Hacking Harvard

Title: Hacking Harvard
Author: Robin Wasserman
ISBN: 1416936336

Plot Summary: A group of intelligent yet rebellious Boston high school students come up with a plan for the ultimate "hack," or sophisticated prank: take a thoroughly below-average student, groom him properly for the job via any means necessary... and get him into Harvard. Doing this will not only prove that the system is beatable, but will also deny admission to someone the group feels deserves to be shut out of Harvard - preferably a particularly obnoxious classmate. They initiate a complicated and technology-heavy espionage method to find out exactly what Harvard's admission standards are, but get more than they bargain for when the Average Joe they select starts actually believing in his own ability to get in. Meanwhile, Lexi, the lone female member of the group and a chronic overachiever, is desperately trying to get into Harvard via honest means. Whether or not either he or she get into the world's most exclusive University will be a learning experience for all involved.

Critical Evaluation: Although the group feels, as a whole, that beating Harvard at its own game would be the ultimate proof of the system's fallibility, Max's motivation for convincing them to do so in the first place has less to do with philosophical ideas and more to do with getting back at his own father, who already has Max's entire future mapped out for him. Lexi, although she does want to go to Harvard, is worried that her participation in the hack will hurt her chances of being legitimately accepted. Eric, for all that he considers himself a "good guy," is primarily interested in Lexi. The group's overall low opinion of the "slacker" they pick, moreover, does not go unnoticed by the subject himself, indicating a certain amount of classist bias on their parts. Overall, Wasserman ends up showing the flaws inherent in her protagonists as much as those of their intended target, and what they are able to learn, if anything, from the discovery of these flaws.

Reader's Annotation: What happens when a hack-happy band of Boston high school students try to get a totally unqualified student into Harvard University? What Eric, Schwarz, Max and Lexi find out along the way may surprise them, both about themselves as people and about whether or not getting into the number one University in the country is what they really want.


About the Author: Robin Wasserman was born in 1978 outside Philadelphia, and attended Harvard University and UCLA. After working for a while as an editor for a children's book publisher, she wrote and published a number of young adult titles, including the Seven Deadly Sins series and the Skinned Trilogy. She currently lives and works in New York City.

Genre: Fiction

Curriculum Ties: None

Booktalking Ideas:

Hook: Schwarz's obsession with vintage Playboy magazines
Approach: Character-based
Ideas for Booktalk: Uses a litany of centerfold names to calm himself down, only likes the non-airbrushed, non-surgically-enhanced "older" pictures.
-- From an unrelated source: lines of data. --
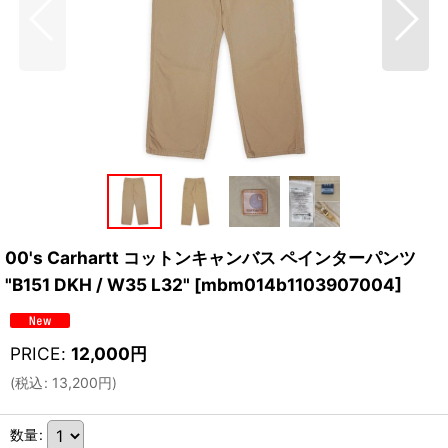
00's Carhartt コットンキャンバス ペインターパンツ
"B151 DKH / W35 L32"
[
mbm014b1103907004
]
PRICE
:
12,000
円
(
税込
:
13,200
円
)
数量
: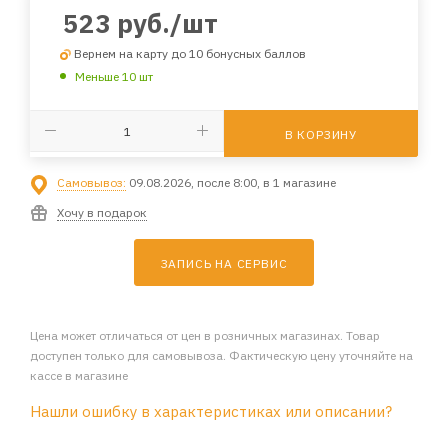
523
руб.
/шт
Вернем на карту до 10 бонусных баллов
Меньше 10 шт
В КОРЗИНУ
Самовывоз:
09.08.2026, после 8:00, в 1 магазине
Хочу в подарок
ЗАПИСЬ НА СЕРВИС
Цена может отличаться от цен в розничных магазинах. Товар
доступен только для самовывоза. Фактическую цену уточняйте на
кассе в магазине
Нашли ошибку в характеристиках или описании?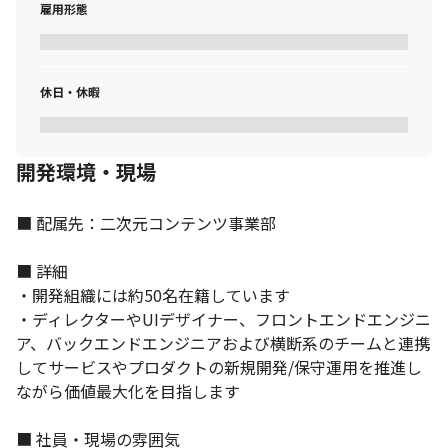
雇用形態
休日・休暇
開発環境・現場
■ 配属先：二次元コンテンツ事業部

■ 詳細

・開発組織には約50名在籍しています

・ディレクターやUIデザイナー、フロントエンドエンジニ
ア、バックエンドエンジニアおよび横断系のチームと連携
してサービスやプロダクトの新規開発/保守運用を推進し
ながら価値最大化を目指します

■ 社員・現場の雰囲気
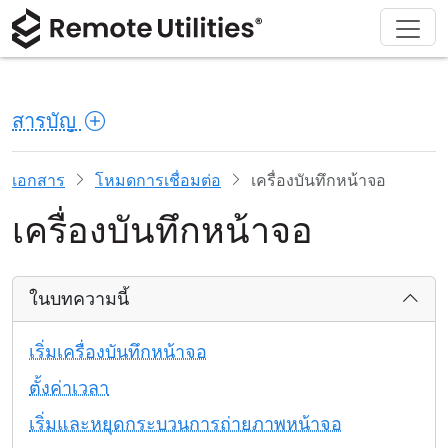
ดาวน์โหลด
ผลิตภัณฑ์
สนับสนุน
เกี่ยวกับ
โซลูชัน
ซื้อ
ทัวร์
การเงินและธนาคาร
Windows
ซื้อออนไลน์
ศูนย์สนับสนุน
ติดต่อเรา
สารบัญ
ความปลอดภัย
การผลิตและการค้าปลีก
macOS
ผู้ช่วยใบอนุญาต
เอกสารประกอบ
ห้องข่าว
ภาพหน้าจอ
การดูแลสุขภาพ
Linux
อัปเกรดใบอนุญาตของคุณ
ฐานความรู้
เขียนรีวิว
เอกสาร
โหมดการเชื่อมต่อ
เครื่องบันทึกหน้าจอ
เครื่องบันทึกหน้าจอ
หมายเหตุประจำรุ่น
การศึกษาและรัฐบาล
iOS/Android
โหมดการเชื่อมต่อ
เทคโนโลยีสารสนเทศ
ในบทความนี้
การเข้าถึงแบบไม่ต้องดูแล
เริ่มเครื่องบันทึกหน้าจอ
การสนับสนุน Active Directory
ตั้งค่าเวลา
เริ่มและหยุดกระบวนการถ่ายภาพหน้าจอ
การกำหนดค่า MSI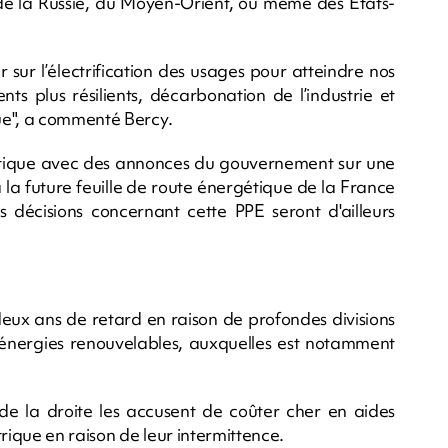
s de la Russie, du Moyen-Orient, ou même des Etats-
 sur l’électrification des usages pour atteindre nos
nts plus résilients, décarbonation de l’industrie et
ue", a commenté Bercy.
litique avec des annonces du gouvernement sur une
à la future feuille de route énergétique de la France
s décisions concernant cette PPE seront d'ailleurs
deux ans de retard en raison de profondes divisions
t énergies renouvelables, auxquelles est notamment
 de la droite les accusent de coûter cher en aides
rique en raison de leur intermittence.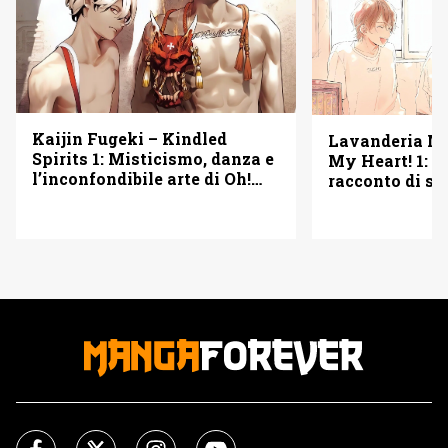
Kaijin Fugeki – Kindled
Lavanderia M
Spirits 1: Misticismo, danza e
My Heart! 1: u
l’inconfondibile arte di Oh!
racconto di se
Great – Recensione
seconde possib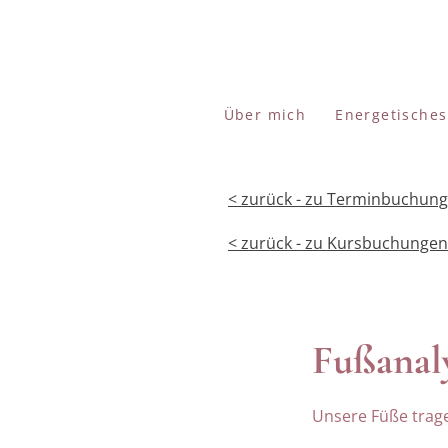
Über mich
Energetische
< zurück - zu Terminbuchun
< zurück - zu Kursbuchungen
Fußanal
Unsere Füße trage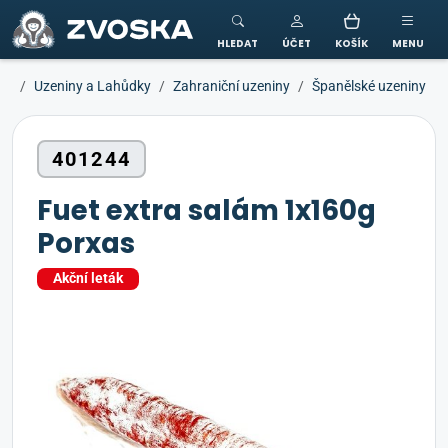
ZVOSKA
HLEDAT
ÚČET
KOŠÍK
MENU
Uzeniny a Lahůdky
Zahraniční uzeniny
Španělské uzeniny
401244
Fuet extra salám 1x160g
Porxas
Akční leták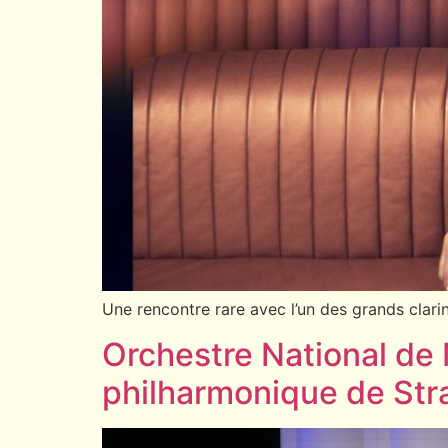
Une rencontre rare avec l’un des grands clarin
Orchestre National d
philharmonique de Str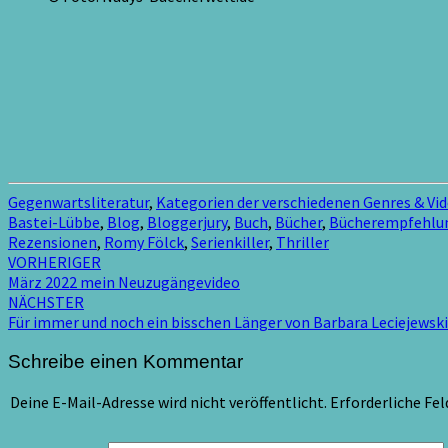
Gegenwartsliteratur
,
Kategorien der verschiedenen Genres & Vi
Bastei-Lübbe
,
Blog
,
Bloggerjury
,
Buch
,
Bücher
,
Bücherempfehlu
Rezensionen
,
Romy Fölck
,
Serienkiller
,
Thriller
Beitragsnavigation
VORHERIGER
März 2022 mein Neuzugängevideo
NÄCHSTER
Für immer und noch ein bisschen Länger von Barbara Leciejewski
Schreibe einen Kommentar
Deine E-Mail-Adresse wird nicht veröffentlicht.
Erforderliche Fel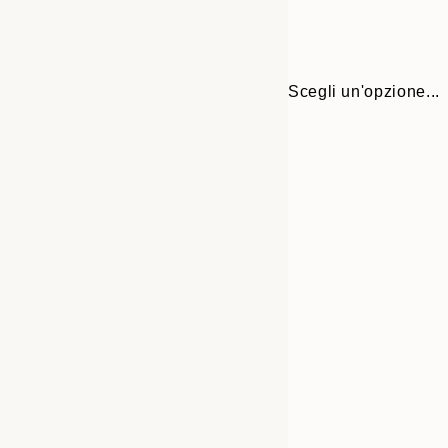
Scegli un'opzione...
30x40 cm
50x70 cm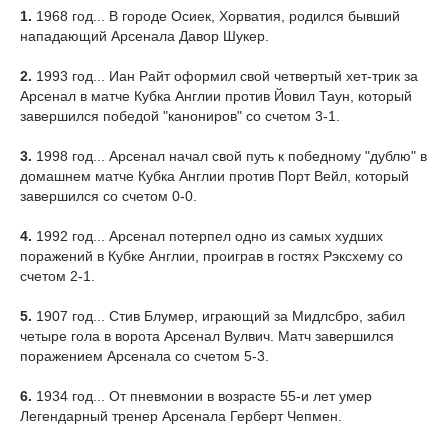
1.
1968 год... В городе Осиек, Хорватия, родился бывший
нападающий Арсенала Давор Шукер.
2.
1993 год... Иан Райт оформил свой четвертый хет-трик за
Арсенал в матче Кубка Англии против Йовил Таун, который
завершился победой "канониров" со счетом 3-1.
3.
1998 год... Арсенал начал свой путь к победному "дублю" в
домашнем матче Кубка Англии против Порт Вейл, который
завершился со счетом 0-0.
4.
1992 год... Арсенал потерпел одно из самых худших
поражений в Кубке Англии, проиграв в гостях Рэксхему со
счетом 2-1.
5.
1907 год... Стив Блумер, играющий за Мидлсбро, забил
четыре гола в ворота Арсенал Вулвич. Матч завершился
поражением Арсенала со счетом 5-3.
6.
1934 год... От пневмонии в возрасте 55-и лет умер
Легендарный тренер Арсенала Герберт Чепмен.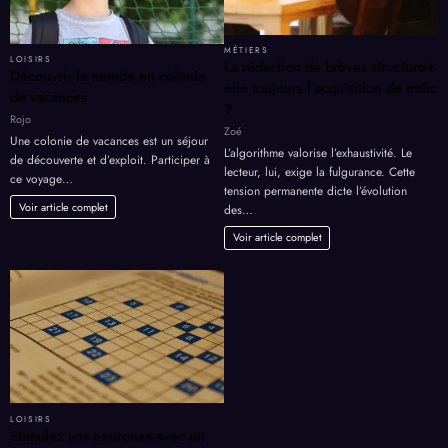
MÉTIERS
LOISIRS
La rédaction de brèves structure-t-
Découvrir le monde en colonie
elle toujours l’acquisition de trafic
de vacances
?
Rojo
Zoé
Une colonie de vacances est un séjour
L’algorithme valorise l’exhaustivité. Le
de découverte et d’exploit. Participer à
lecteur, lui, exige la fulgurance. Cette
ce voyage…
tension permanente dicte l’évolution
Voir article complet
des…
Voir article complet
LOISIRS
Stimulez vos neurones avec un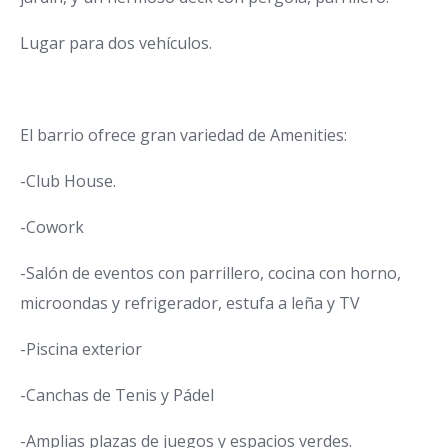
Lugar para dos vehículos.
El barrio ofrece gran variedad de Amenities:
-Club House.
-Cowork
-Salón de eventos con parrillero, cocina con horno,
microondas y refrigerador, estufa a leña y TV
-Piscina exterior
-Canchas de Tenis y Pádel
-Amplias plazas de juegos y espacios verdes.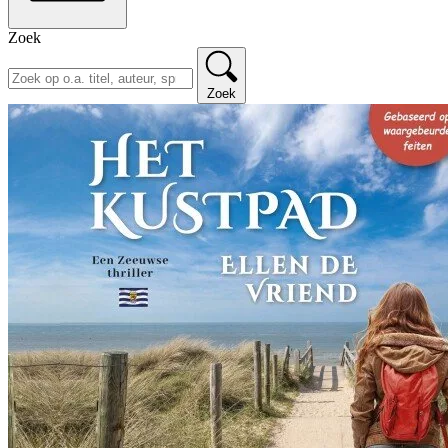
Zoek
Zoek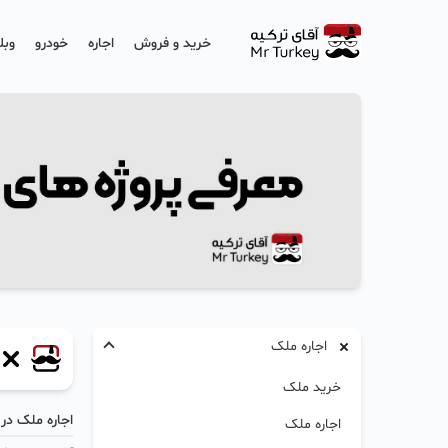
خرید و فروش
اجاره
خودرو
وبل
اجاره ملک
خرید ملک
اجاره ملک در آ
اجاره ملک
Less about being able to "use" the magazines and more about simply possessing them. Examine how this fits in with Schwarz's overall interests and personality. Discuss the possibility of Autism Spectrum Disorder, and the extent to which, if at all, his friends realize this.

Hook: The Plan
Approach: Plot-based.
Ideas for Booktalk: Flowchart of key points in the plan: Bet -> Campus Visit -> SATs -> etc. What needs to be accomplished by each deadline, how they plan to groom their "slacker" subject for his next step. Discussion also of the degree to which, if at all, these steps work.

Reading Level/Interest Age: Grades 9-12

Challenge Issues: Sexual content, offensive language, anti-authority. Schwarz is obsessed with the centerfolds in pornographic magazines; his friends, for their part, are constantly trying to help him get lucky, preferably with a college woman. Characters use typical high-school-level language with each other, and Eric makes no secret of the fact that he is interested in Lexi, although neither she nor he has any compunction about rejection if they think the other is less than genuine. More to the point, the underlying premise of the book is fundamentally anti-authority. However, rather than completely overthrowing the collegiate system, Eric and his friends only wish to show that it is not perfect, and all of them do in fact wish to go to college and get jobs at some point. Schwarz's porn-mag obsession has less to do with sex than it does with the collection of aesthetically pleasing objects, a function of the way his personality works.

Why I Chose This Book: High school students being groomed for college are taught to think of Harvard as the be-all and end-all of college admissions achievement, a perception Harvard does its best to cultivate. However, students are often under a great deal of pressure - from parents, school, and even themselves - to get in where they "should" but not necessarily where they want to go. Wasserman, who actually went to Harvard, does her best to puncture that myth, making the essential point that it is more important to go to the school that will fulfill your needs the most than whichever one is ranked as the "best."